Ohhh my God I spent more than two before finding your answer and when I found this I wass so happy but here is the response I got when execute your command @s-pace
`
C:\Users\computer\Documents\docusaurus-yt-example>docker run -it --env-file=.env -e "CONFIG={\"index_name\":\"treaty\",\"start_urls\":[\"https://competent-lalande-599ab3.netlify.com/docs/
homepage\"],\"selectors\":{\"lvl0\":\"#content header h1\",\"lvl1\":\"#content article h1\",\"lvl2\":\"#content section h3\",\"lvl3\":\"#content section h4\",\"lvl4\":\"#content section h
5\",\"lvl5\":\"#content section h6\",\"text\":\"#content header p,#content section p,#content section ol\"}}" algolia/docsearch-scraper
> Ignored: from start url https://competent-lalande-599ab3.netlify.app/docs/homepage
Crawling issue: nbHits 0 for treaty
C:\Users\computer\Documents\docusaurus-yt-example>
`
Glad to help. Are you sure the CSS selector you have defined match elements? Does your website require JS to be completely rendered? Let us know!
When you said CSS selector are you talking about this?
"selectors": {
"lvl0": "#content header h1",
"lvl1": "#content article h1",
"lvl2": "#content section h3",
"lvl3": "#content section h4",
"lvl4": "#content section h5",
"lvl5": "#content section h6",
"text": "#content header p,#content section p,#content section ol"
}
by watching this video on youtube everything's working well until here
Hey @sowousmane,
Here's a config I just made that seems to work for your website, however we are not able to retrieve all the URLs, updating your sitemap.xml
would solve this issue!
Does your website require JS to be completely rendered?
If your website requires some client-side rendering, make sure to also pass the js_render option
Yes I was about to write that. By curling your website you can see if the website requires JavaScript to be completely rendered. Otherwise the elements don't exist and thus the selectors match nothing.

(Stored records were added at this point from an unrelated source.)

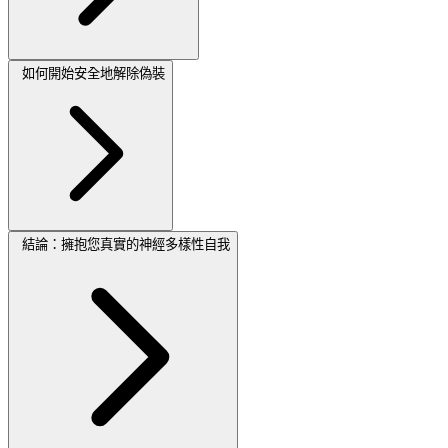
如何開始安全地解除偽裝
結論：擁抱您真實的神經多樣性自我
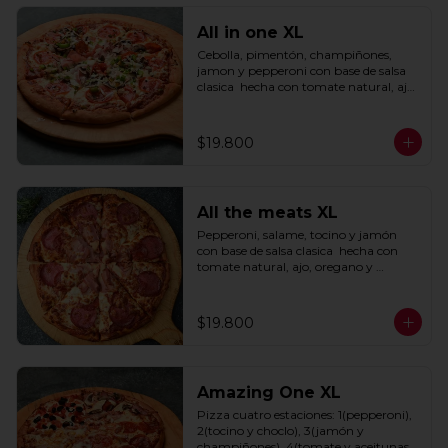
All in one XL
Cebolla, pimentón, champiñones, 
jamon y pepperoni con base de salsa 
clasica  hecha con tomate natural, ajo, 
oregano y especias.
$19.800
All the meats XL
Pepperoni, salame, tocino y jamón 
con base de salsa clasica  hecha con 
tomate natural, ajo, oregano y 
especias.
$19.800
Amazing One XL
Pizza cuatro estaciones: 1(pepperoni), 
2(tocino y choclo), 3(jamón y 
champiñones), 4(tomate y aceitunas 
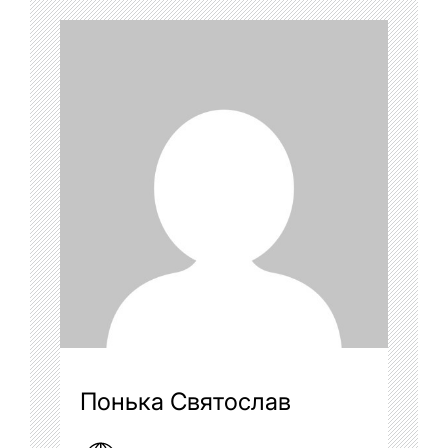
Понька Святослав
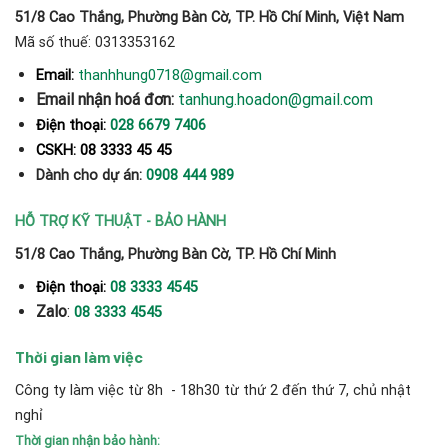
51/8 Cao Thắng, Phường Bàn Cờ, TP. Hồ Chí Minh, Việt Nam
Mã số thuế: 0313353162
thanhhung0718@gmail.com
Email:
Email nhận hoá đơn:
tanhung.hoadon@gmail.com
Điện thoại:
028 6679 7406
CSKH: 08 3333 45 45
Dành cho dự án:
0908 444 989
HỖ TRỢ KỸ THUẬT - BẢO HÀNH
51/8 Cao Thắng, Phường Bàn Cờ, TP. Hồ Chí Minh
Điện thoại:
08 3333 4545
Zalo
:
08 3333 4545
Thời gian làm việc
Công ty làm việc từ 8h - 18h30 từ thứ 2 đến thứ 7, chủ nhật
nghỉ
Thời gian nhận bảo hành:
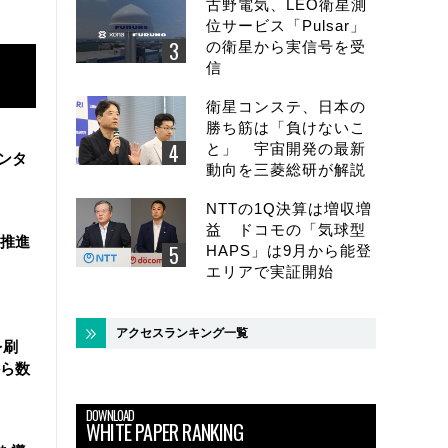
古野電気、LEO衛星測
位サービス「Pulsar」
の衛星から実信号を受
信
衛星コンステ、日本の
勝ち筋は「負けないこ
と」 宇宙開発の最新
ンタ
動向を三菱総研が解説
NTTの1Q決算は増収増
益 ドコモの「気球型
を推進
HAPS」は9月から能登
エリアで実証開始
アクセスランキング一覧
を刷
ら数
DOWNLOAD
WHITE PAPER RANKING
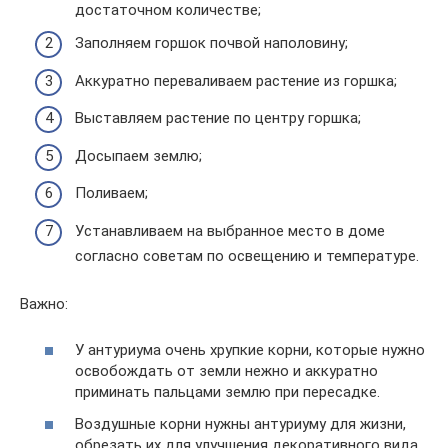
достаточном количестве;
Заполняем горшок почвой наполовину;
Аккуратно переваливаем растение из горшка;
Выставляем растение по центру горшка;
Досыпаем землю;
Поливаем;
Устанавливаем на выбранное место в доме
согласно советам по освещению и температуре.
Важно:
У антуриума очень хрупкие корни, которые нужно
освобождать от земли нежно и аккуратно
приминать пальцами землю при пересадке.
Воздушные корни нужны антуриуму для жизни,
обрезать их для улучшения декоративного вида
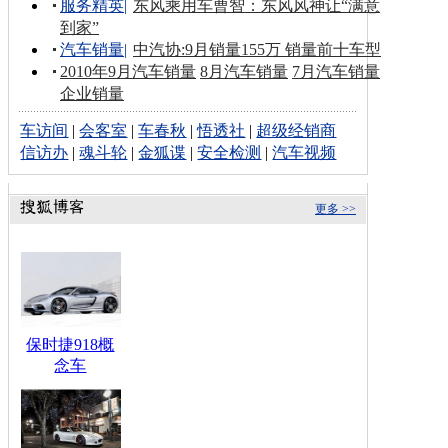
服务精英
|
东风乘用车曹智：东风风神让“满意
到家”
汽车销量
|
中汽协:9月销量155万 销量前十车型
2010年9月汽车销量
8月汽车销量
7月汽车销量
企业销量
车访间
|
会客室
|
车春秋
|
悟透社
|
超级经销商
信访办
|
魂斗轮
|
金狐谍
|
安全检测
|
汽车视频
更多 >>
保时捷918概
念车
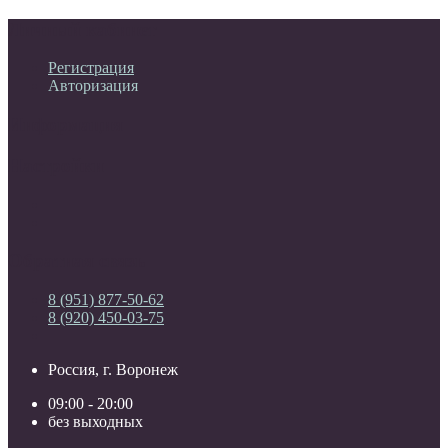
Личный кабинет
Регистрация
Авторизация
Информация
Настройки
Обратная связь
8 (951) 877-50-62
8 (920) 450-03-75
Россия, г. Воронеж
09:00 - 20:00
без выходных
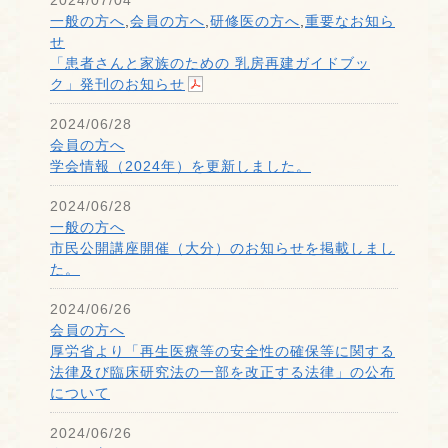
2024/07/04
一般の方へ
,
会員の方へ
,
研修医の方へ
,
重要なお知ら
せ
「患者さんと家族のための 乳房再建ガイドブッ
ク」発刊のお知らせ
2024/06/28
会員の方へ
学会情報（2024年）を更新しました。
2024/06/28
一般の方へ
市民公開講座開催（大分）のお知らせを掲載しまし
た。
2024/06/26
会員の方へ
厚労省より「再生医療等の安全性の確保等に関する
法律及び臨床研究法の一部を改正する法律」の公布
について
2024/06/26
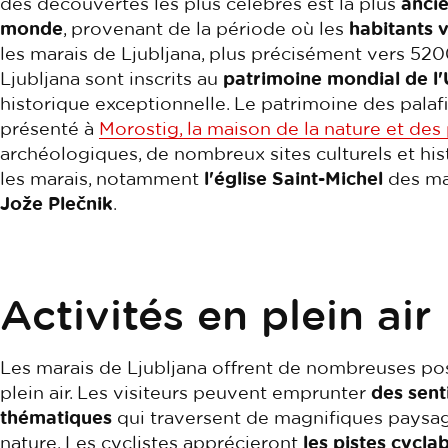
des découvertes les plus célèbres est la plus
anci
monde
, provenant de la période où les
habitants v
les marais de Ljubljana, plus précisément vers 5200
Ljubljana sont inscrits au
patrimoine mondial de 
historique exceptionnelle. Le patrimoine des palafi
présenté à
Morostig, la maison de la nature et des 
archéologiques, de nombreux sites culturels et hi
les marais, notamment
l'église Saint-Michel
des mar
Jože Plečnik
.
Activités en plein air
Les marais de Ljubljana offrent de nombreuses poss
plein air. Les visiteurs peuvent emprunter
des sent
thématiques
qui traversent de magnifiques paysag
nature. Les cyclistes apprécieront
les pistes cycla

Faced the same issue fixed with the config.json file and binding the ports locally to connect docker.
{
"index_name": "test",
"start_urls": [
"http://host.docker.internal:3000"
],
"selectors": {
"lvl0": {
"selector": "header h1, h1",
"type": "css",
"default_value": "Home"
},
"lvl1": {
"selector": "article h1, h2",
"type": "css"
},
"lvl2": {
"selector": "section h3, h4",
"type": "css"
},
"lvl3": {
"selector": "section h4, h5",
"type": "css"
},
"lvl4": {
"selector": "section h5, h6",
"type": "css"
},
"lvl5": {
"selector": "section h6",
"type": "css"
},
"text": {
"selector": "header p, section p, section ol",
"type": "css"
}
},
"strip_chars": " .,;:#",
"custom_settings": {
"separatorsToIndex": "_",
"attributesForFaceting": [
"type",
"section",
"level"
],
"attributesToRetrieve": [
"hierarchy",
"content",
"anchor",
"url",
"url_without_anchor",
"type"
]
},
"nb_hits": 5
}
To bind the ports this one worked :slight_smile:
python -m http.server --directory build --bind 0.0.0.0 3000
I don't know but it was hectic !
In the "Run Your Own" documentation page, There is a section for "Run the crawl from the Docker image".

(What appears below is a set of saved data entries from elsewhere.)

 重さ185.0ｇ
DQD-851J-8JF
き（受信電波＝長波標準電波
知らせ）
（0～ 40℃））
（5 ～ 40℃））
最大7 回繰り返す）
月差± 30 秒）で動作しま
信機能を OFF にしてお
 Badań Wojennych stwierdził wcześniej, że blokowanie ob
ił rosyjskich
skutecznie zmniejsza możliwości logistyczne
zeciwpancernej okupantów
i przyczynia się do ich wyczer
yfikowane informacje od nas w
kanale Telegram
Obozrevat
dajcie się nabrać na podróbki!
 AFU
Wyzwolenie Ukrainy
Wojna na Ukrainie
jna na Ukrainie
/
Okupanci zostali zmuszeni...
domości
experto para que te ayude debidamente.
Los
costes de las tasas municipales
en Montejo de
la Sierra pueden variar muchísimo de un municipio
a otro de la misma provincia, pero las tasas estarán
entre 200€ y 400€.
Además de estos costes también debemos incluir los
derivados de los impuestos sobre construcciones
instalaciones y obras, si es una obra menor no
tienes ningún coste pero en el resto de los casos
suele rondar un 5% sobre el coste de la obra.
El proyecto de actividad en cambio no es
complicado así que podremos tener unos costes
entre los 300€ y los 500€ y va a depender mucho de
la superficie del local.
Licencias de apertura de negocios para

I'm on a windows machine (obviously) and new to Docker and I could follow everything up to this point. But this line is for linux / mac users:
docker run -it --env-file=.env -e "CONFIG=$(cat /path/to/your/config.json | jq -r tostring)" algolia/docsearch-scraper
I tried various ways to be clever and tried something like this:
docker run -it --env-file=.env -e "CONFIG=$(jq -r tostring /path/to/your/config.json)" algolia/docsearch-scraper
Then I realised the problem is with Windows Command Line because it doesn't have an equivalent for $() expression. There may be a way as described on this page but I couldn't figure it out.
In the end I managed to get around it by putting the JSON config straight into the .env file. First by running:
jq -r tostring /path/to/your/config.json
Then copy-past the output from this into the .env such as:
CONFIG={"json":"config"}
I was hoping to find a tidy way to do and propose an update to the documentation but alas I post it to the issue forum instead. At least I found a work around.